§ CONSEGNA 1
Rispondi alle domande seguenti in base all'articolo sulla mozione di sfiducia contro Bonafede.
(a) A quanti mafiosi sono stati concessi i domiciliari e quanti li avevano chiesti?
(b) Chi è la capogruppo in Senato che ha motivato la firma della mozione?
(c) Chi ha annunciato la mozione?
§ CONSEGNA 2
Trascrivi fedelmente il passo dell'articolo sulla mozione di sfiducia contro Bonafede che inizia con le parole contenenti "Il centrodestra si" e termina con "dell’indipendenza della magistratura.".
§ CONSEGNA 3
Prosegui l'articolo sulla mozione di sfiducia contro il ministro Bonafede dal punto in cui si interrompe.

§ TESTO DELL'ESERCIZIO

- - - - - - -

Il centrodestra si ricompatta e firma all’unisono una mozione di sfiducia personale contro il ministro della Giustizia, Alfonso Bonafede, usando come pretesto le scarcerazioni di boss mafiosi. Fa finta di non sapere che la circolare del Dap del 21 marzo facilita le richieste dei boss, ma i domiciliari per rischio coronavirus li hanno decisi i giudici di Sorveglianza visto che il decreto “Cura Italia” li esclude proprio. Per non parlare della tempistica della mozione: arriva mentre al ministero si lavora su un altro decreto per chiedere ai tribunali di Sorveglianza di rivalutare, alla luce della fase calante del contagio, i domiciliari concessi a ben 376 mafiosi, su 456 che li hanno chiesti con la scusa del Covid-19. Il nodo tecnico da sciogliere è quello di dare una indicazione senza violare il principio dell’indipendenza della magistratura.
Ma in realtà, dietro la mozione presentata al Senato, c’è ben altro, l’insofferenza per la legge Spazzacorrotti e per quella che blocca la prescrizione dopo il primo grado. Tanto è vero che Silvio Berlusconi ha smesso di essere “responsabile”, come da giorni si era proclamato e ha deciso di far firmare a Forza Italia la mozione di sfiducia individuale contro il Guardasigilli. Insomma, da “responsabile” Berlusconi è tornato a essere “Caimano”. D’altronde, la capogruppo in Senato Annamaria Bernini lo ha detto chiaro e tondo: “Non potevamo tirarci indietro di fronte alla politica giudiziaria di un ministro che in 2 anni ha travolto tutti gli argini costituzionali: dalla “ragionevole durata dei processi” con la “prescrizione infinita”, alla riforma delle intercettazioni “divenute una trappola inquisitoria”.
Ad annunciare la mozione è stato Matteo Salvini “per evidente incapacità e inadeguatezza” del ministro. Le rivolte nelle carceri, i boss ai domiciliari e la mancata nomina di Nino Di Matteo due anni fa, come capo del Dap, di cui Bonafede “non si è assunto responsabilità” , sono i punti della mozione.

- - - - - - -

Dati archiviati
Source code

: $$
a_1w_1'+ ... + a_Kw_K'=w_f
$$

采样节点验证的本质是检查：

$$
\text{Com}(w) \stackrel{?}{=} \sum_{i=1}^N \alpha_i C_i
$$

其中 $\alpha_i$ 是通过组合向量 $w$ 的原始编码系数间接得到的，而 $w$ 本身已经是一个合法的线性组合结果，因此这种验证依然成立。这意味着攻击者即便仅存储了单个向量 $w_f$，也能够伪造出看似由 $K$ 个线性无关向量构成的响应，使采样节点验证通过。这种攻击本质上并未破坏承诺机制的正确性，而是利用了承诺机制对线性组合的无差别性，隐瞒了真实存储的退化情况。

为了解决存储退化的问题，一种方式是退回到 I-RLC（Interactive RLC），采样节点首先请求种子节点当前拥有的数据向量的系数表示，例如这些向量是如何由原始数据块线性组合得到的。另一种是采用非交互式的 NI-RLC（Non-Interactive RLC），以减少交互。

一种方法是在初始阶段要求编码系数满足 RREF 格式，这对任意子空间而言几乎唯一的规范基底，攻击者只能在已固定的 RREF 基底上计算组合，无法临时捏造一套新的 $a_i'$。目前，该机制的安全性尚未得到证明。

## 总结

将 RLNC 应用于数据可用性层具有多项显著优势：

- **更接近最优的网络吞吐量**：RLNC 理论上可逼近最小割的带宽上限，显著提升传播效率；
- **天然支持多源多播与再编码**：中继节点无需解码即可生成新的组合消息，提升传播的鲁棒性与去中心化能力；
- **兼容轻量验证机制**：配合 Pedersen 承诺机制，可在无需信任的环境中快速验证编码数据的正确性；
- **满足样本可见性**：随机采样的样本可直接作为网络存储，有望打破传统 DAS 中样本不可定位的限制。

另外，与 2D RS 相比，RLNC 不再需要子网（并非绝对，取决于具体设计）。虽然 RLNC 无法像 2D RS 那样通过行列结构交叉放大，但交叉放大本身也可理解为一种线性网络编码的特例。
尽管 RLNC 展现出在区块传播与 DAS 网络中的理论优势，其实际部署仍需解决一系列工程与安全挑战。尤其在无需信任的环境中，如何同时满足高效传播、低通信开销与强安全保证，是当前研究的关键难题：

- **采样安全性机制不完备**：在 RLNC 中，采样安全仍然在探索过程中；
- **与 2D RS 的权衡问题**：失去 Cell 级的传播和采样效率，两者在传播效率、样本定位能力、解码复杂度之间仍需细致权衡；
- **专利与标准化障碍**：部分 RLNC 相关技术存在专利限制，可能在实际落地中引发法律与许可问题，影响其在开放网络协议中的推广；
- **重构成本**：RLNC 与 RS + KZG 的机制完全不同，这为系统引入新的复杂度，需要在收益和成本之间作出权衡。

- - - - - - -

§ RISULTATO 1
(a) A 376 mafiosi, su 456 che li avevano chiesti.
(b) Annamaria Bernini.
(c) Matteo Salvini.

§ RISULTATO 2
Il centrodestra si ricompatta e firma all’unisono una mozione di sfiducia personale contro il ministro della Giustizia, Alfonso Bonafede, usando come pretesto le scarcerazioni di boss mafiosi. Fa finta di non sapere che la circolare del Dap del 21 marzo facilita le richieste dei boss, ma i domiciliari per rischio coronavirus li hanno decisi i giudici di Sorveglianza visto che il decreto “Cura Italia” li esclude proprio. Per non parlare della tempistica della mozione: arriva mentre al ministero si lavora su un altro decreto per chiedere ai tribunali di Sorveglianza di rivalutare, alla luce della fase calante del contagio, i domiciliari concessi a ben 376 mafiosi, su 456 che li hanno chiesti con la scusa del Covid-19. Il nodo tecnico da sciogliere è quello di dare una indicazione senza violare il principio dell’indipendenza della magistratura.

§ RISULTATO 3
Bonafede, ieri in Senato per un question time (dopo essere stato mercoledì alla Camera) proprio sulla vicenda Di Matteo, quei punti li ha smontati: “Invito tutti a fare un’operazione di verità, che nella lotta alla mafia è fondamentale. È totalmente infondato il collegamento” tra i fatti relativi alla mancata nomina di Di Matteo al Dap nel 2018 e “le scarcerazioni, frutto di decisioni di magistrati che hanno applicato leggi che nessuno aveva mai modificato fino al decreto approvato la scorsa settimana da questo governo, con il quale si stabilisce che, rispetto alle istanze di scarcerazione, è obbligatorio il parere della Dna e delle Dda”. Lo stesso Bonafede ha confermato che con l’arrivo del vicecapo al Dap Roberto Tartaglia è stata inviata una circolare ai direttori delle carceri in modo che il Dap sia informato da loro su “qualsiasi istanza” di detenuti mafiosi.
In Senato, la maggioranza ha un margine risicato e in vista del voto sulla mozione, il solito Matteo Renzi sibila di poterla votare, senza volerlo veramente, solo per “potere contrattuale” dentro al governo dato che i senatori di Iv sono 17, fondamentali per il via libera.
Il ministro ha risposto alle accuse alle Camere, ma ha disertato la Commissione parlamentare antimafia. Andrà dopo l’insediamento del nuovo capo del Dap, il Pg di Reggio Calabria, Dino Petralia, che ieri ha avuto il via libera del Csm. Irritata l’opposizione in Commissione, ma anche la maggioranza, pur comprendendo le ore difficili del ministro, sotto accusa e alle prese con il decreto anti-scarcerazioni. Non l’ha presa bene neppure il presidente della Commissione Nicola Morra, M5S ma da tempo non in buoni rapporti con Bonafede. E proprio ieri è stata rilanciata la notizia che Morra, il 22 aprile sollecitò l’ex capo Dap, Francesco Basentini, per ricevere quanto aveva già chiesto: “I riferimenti, e se del caso anche i fascicoli personali, dei detenuti” mafiosi finiti ai domiciliari.